Посол Хартман передал 22 февраля в Москве письмо Рейгана для Горбачева в ответ на письмо советского руководителя, в котором излагалась поэтапная программа ядерного разоружения.
„Я считаю, — писал Рейган, — что она представляет собой значительный и позитивный шаг вперед". Далее следовали его собственные соображения и контрпредложения в рамках известных. американских позиций. Он особо выделил и приветствовал предложение Горбачева договориться о ликвидации ядерных ракет средней дальности на Европейском континенте, но при этом подчеркнул, чтобы в соглашение были включены и аналогичные советские ракеты в Азии. Сокращение стратегических ядерных арсеналов президент фактически обусловливал согласием СССР с программой „звездных войн", односторонними сокращениями советских обычных вооружений. Проведение ядерных испытаний оправдывалось как „элемент сдерживания".
В конце письма президент писал: „Мы надеемся, что нынешний год принесет значительный прогресс в достижении нашей общей цели — установления лучших взаимоотношений между нашими двумя странами и обеспечения более безопасного мира".
Так начался новый политико-дипломатический раунд между Горбачевым и Рейганом по вопросу о том, какие проблемы, прежде всего в области ядерных дел, должны занять центральное место на новой встрече и как их надо решать.

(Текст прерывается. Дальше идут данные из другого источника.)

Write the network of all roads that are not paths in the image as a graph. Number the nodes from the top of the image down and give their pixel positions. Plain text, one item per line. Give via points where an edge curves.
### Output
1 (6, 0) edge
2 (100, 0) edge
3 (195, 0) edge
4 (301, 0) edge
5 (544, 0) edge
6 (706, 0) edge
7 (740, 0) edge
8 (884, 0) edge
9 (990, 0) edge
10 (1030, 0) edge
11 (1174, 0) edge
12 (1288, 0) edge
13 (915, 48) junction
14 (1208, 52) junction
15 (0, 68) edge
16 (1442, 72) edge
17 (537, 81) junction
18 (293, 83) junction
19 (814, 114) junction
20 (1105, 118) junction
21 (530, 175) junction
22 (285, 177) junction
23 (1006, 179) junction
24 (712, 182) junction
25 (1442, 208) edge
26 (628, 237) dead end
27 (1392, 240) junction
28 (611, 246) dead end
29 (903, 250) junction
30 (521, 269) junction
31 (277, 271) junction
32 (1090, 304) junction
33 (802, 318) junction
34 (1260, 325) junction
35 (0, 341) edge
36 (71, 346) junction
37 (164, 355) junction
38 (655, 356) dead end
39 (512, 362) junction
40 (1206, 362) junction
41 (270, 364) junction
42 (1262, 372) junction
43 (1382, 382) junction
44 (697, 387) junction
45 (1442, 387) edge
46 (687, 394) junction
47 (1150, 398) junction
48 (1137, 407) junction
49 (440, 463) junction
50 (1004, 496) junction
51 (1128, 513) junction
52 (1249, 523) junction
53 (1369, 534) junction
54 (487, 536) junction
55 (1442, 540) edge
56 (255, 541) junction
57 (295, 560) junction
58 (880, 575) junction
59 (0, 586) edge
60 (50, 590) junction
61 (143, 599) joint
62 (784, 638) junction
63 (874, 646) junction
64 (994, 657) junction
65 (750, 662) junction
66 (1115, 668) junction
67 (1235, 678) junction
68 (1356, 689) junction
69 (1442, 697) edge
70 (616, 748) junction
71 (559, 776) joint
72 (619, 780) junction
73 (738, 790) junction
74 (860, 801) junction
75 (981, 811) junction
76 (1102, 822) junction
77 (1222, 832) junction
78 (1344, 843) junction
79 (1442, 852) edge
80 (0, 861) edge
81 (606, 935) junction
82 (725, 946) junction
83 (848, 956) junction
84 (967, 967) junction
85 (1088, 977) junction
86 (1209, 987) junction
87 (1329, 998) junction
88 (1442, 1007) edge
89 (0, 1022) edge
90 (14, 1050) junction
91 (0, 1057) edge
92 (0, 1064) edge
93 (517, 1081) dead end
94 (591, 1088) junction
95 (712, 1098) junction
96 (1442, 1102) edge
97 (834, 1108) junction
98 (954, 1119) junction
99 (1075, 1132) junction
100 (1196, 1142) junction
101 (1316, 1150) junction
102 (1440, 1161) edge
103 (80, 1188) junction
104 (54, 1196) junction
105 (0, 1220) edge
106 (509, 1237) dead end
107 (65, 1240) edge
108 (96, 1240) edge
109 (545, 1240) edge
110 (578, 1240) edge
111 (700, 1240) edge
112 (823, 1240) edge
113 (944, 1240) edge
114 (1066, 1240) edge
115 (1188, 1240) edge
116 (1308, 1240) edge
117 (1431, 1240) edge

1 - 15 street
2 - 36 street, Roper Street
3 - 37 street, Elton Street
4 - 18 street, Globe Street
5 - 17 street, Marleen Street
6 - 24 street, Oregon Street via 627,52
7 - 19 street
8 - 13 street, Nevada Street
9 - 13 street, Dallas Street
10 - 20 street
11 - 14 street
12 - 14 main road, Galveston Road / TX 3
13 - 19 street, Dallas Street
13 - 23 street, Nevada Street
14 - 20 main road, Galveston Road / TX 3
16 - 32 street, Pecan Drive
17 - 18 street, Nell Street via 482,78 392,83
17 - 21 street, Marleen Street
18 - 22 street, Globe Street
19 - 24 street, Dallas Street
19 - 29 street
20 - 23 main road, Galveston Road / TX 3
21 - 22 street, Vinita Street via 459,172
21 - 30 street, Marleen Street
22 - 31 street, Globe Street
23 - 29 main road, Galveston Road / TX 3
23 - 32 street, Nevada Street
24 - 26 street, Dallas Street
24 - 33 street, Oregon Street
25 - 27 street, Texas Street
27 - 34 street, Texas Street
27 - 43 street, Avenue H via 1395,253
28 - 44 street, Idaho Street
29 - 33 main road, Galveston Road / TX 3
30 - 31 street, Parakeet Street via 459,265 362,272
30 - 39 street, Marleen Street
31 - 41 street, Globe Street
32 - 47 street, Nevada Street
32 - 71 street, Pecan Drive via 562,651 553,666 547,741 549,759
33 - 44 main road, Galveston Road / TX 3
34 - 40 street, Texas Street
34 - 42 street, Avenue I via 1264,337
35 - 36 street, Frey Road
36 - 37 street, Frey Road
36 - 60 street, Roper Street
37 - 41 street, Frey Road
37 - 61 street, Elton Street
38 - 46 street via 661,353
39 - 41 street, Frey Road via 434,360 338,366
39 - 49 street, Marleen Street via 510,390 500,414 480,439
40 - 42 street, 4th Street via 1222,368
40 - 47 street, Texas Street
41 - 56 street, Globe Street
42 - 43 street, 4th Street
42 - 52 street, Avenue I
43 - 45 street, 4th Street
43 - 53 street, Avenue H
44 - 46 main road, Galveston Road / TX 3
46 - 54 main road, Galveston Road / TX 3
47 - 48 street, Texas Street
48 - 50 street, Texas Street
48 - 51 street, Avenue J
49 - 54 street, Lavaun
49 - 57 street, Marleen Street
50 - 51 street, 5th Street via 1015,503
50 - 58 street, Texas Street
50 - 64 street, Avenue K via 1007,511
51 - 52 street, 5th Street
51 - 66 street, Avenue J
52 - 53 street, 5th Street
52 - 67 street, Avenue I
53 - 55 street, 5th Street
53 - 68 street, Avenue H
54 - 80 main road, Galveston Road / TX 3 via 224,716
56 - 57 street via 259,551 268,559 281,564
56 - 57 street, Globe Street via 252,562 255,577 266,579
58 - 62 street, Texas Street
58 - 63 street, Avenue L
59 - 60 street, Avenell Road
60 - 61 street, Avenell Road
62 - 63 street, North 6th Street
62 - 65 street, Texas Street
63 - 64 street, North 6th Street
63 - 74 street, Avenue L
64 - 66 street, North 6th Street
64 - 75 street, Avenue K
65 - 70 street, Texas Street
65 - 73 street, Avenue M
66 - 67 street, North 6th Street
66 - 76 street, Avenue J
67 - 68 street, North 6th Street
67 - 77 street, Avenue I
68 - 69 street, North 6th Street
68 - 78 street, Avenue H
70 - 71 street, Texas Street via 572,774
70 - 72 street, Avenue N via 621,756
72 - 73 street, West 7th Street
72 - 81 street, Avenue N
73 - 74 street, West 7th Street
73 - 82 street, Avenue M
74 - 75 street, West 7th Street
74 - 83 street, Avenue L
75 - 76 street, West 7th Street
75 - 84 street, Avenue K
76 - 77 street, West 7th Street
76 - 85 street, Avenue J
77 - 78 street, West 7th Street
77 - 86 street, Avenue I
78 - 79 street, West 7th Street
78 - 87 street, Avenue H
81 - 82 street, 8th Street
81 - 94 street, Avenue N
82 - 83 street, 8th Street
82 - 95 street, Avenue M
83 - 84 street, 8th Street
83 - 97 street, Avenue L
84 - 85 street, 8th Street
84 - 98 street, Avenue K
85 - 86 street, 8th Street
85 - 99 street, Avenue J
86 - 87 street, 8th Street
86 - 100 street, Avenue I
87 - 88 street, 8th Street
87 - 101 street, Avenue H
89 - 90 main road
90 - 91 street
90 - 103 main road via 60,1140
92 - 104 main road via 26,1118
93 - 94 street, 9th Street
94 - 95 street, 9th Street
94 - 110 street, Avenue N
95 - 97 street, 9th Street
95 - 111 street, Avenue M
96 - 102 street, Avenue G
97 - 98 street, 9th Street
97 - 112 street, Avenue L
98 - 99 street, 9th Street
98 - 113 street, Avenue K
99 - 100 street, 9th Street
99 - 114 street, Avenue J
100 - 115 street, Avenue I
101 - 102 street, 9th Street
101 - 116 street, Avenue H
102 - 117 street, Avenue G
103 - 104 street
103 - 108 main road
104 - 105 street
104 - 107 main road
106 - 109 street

Показательно, однако, что и вторая встреча с Рейганом, как и их первая, в отличие от всех таких встреч с другими президентами по-прежнему не имела никаких заранее подготовленных соглашений, которые можно было бы подписать по окончании переговоров. По существу, оба участника новой встречи шли на нее с „чистыми листами", которые предстояло еще, если удастся, заполнить.
Характерно вместе с тем, что администрация Рейгана как бы по инерции продолжала осложнять наши двусторонние отношения,
Так, например, администрация (7 марта) решила потребовать значительного сокращения численного персонала советской миссии при ООН. 13 марта была предпринята военно-морская демонстрация США у самых берегов Крыма, т. е. всего через три месяца после встречи в Женеве. Все это вызывало раздражение и критику в Москве. Время от времени вспыхивала антисоветская риторика со стороны видных представителей администрации. В целом чувствовалась общая неустойчивость и непоследовательность политики Белого дома в отношении СССР.